**Task to carry out:** Drop the pictures and repeat the remaining data exactly.

+---+

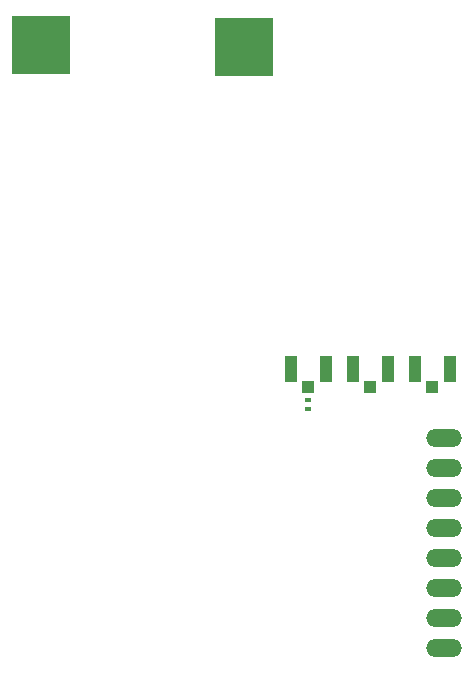
<source format=gbr>
G04*
G04 #@! TF.GenerationSoftware,Altium Limited,Altium Designer,25.5.2 (35)*
G04*
G04 Layer_Color=128*
%FSLAX25Y25*%
%MOIN*%
G70*
G04*
G04 #@! TF.SameCoordinates,38EB6A6A-CC72-40A8-BBF4-0EDFD8540081*
G04*
G04*
G04 #@! TF.FilePolarity,Positive*
G04*
G01*
G75*
%ADD19R,0.19685X0.19685*%
%ADD24R,0.02254X0.01438*%
%ADD33R,0.19685X0.19685*%
%ADD64R,0.04134X0.08661*%
%ADD65R,0.03937X0.04134*%
%ADD66O,0.11874X0.05937*%
D19*
X54516Y206321D02*
D03*
D24*
X143701Y85222D02*
D03*
Y88006D02*
D03*
D33*
X122256Y205884D02*
D03*
D64*
X170177Y98425D02*
D03*
X158563D02*
D03*
X179232D02*
D03*
X190846D02*
D03*
X149508D02*
D03*
X137894D02*
D03*
D65*
X185039Y92421D02*
D03*
X143701D02*
D03*
X164370D02*
D03*
D66*
X188976Y75433D02*
D03*
Y5433D02*
D03*
Y45433D02*
D03*
Y65433D02*
D03*
Y55433D02*
D03*
Y15433D02*
D03*
Y25433D02*
D03*
Y35433D02*
D03*
M02*

</source>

+---+

**Exercise output:**
<source format=gbr>
G04*
G04 #@! TF.GenerationSoftware,Altium Limited,Altium Designer,25.5.2 (35)*
G04*
G04 Layer_Color=128*
%FSLAX25Y25*%
%MOIN*%
G70*
G04*
G04 #@! TF.SameCoordinates,38EB6A6A-CC72-40A8-BBF4-0EDFD8540081*
G04*
G04*
G04 #@! TF.FilePolarity,Positive*
G04*
G01*
G75*
%ADD19R,0.19685X0.19685*%
%ADD24R,0.02254X0.01438*%
%ADD33R,0.19685X0.19685*%
%ADD64R,0.04134X0.08661*%
%ADD65R,0.03937X0.04134*%
%ADD66O,0.11874X0.05937*%
D19*
X54516Y206321D02*
D03*
D24*
X143701Y85222D02*
D03*
Y88006D02*
D03*
D33*
X122256Y205884D02*
D03*
D64*
X170177Y98425D02*
D03*
X158563D02*
D03*
X179232D02*
D03*
X190846D02*
D03*
X149508D02*
D03*
X137894D02*
D03*
D65*
X185039Y92421D02*
D03*
X143701D02*
D03*
X164370D02*
D03*
D66*
X188976Y75433D02*
D03*
Y5433D02*
D03*
Y45433D02*
D03*
Y65433D02*
D03*
Y55433D02*
D03*
Y15433D02*
D03*
Y25433D02*
D03*
Y35433D02*
D03*
M02*

</source>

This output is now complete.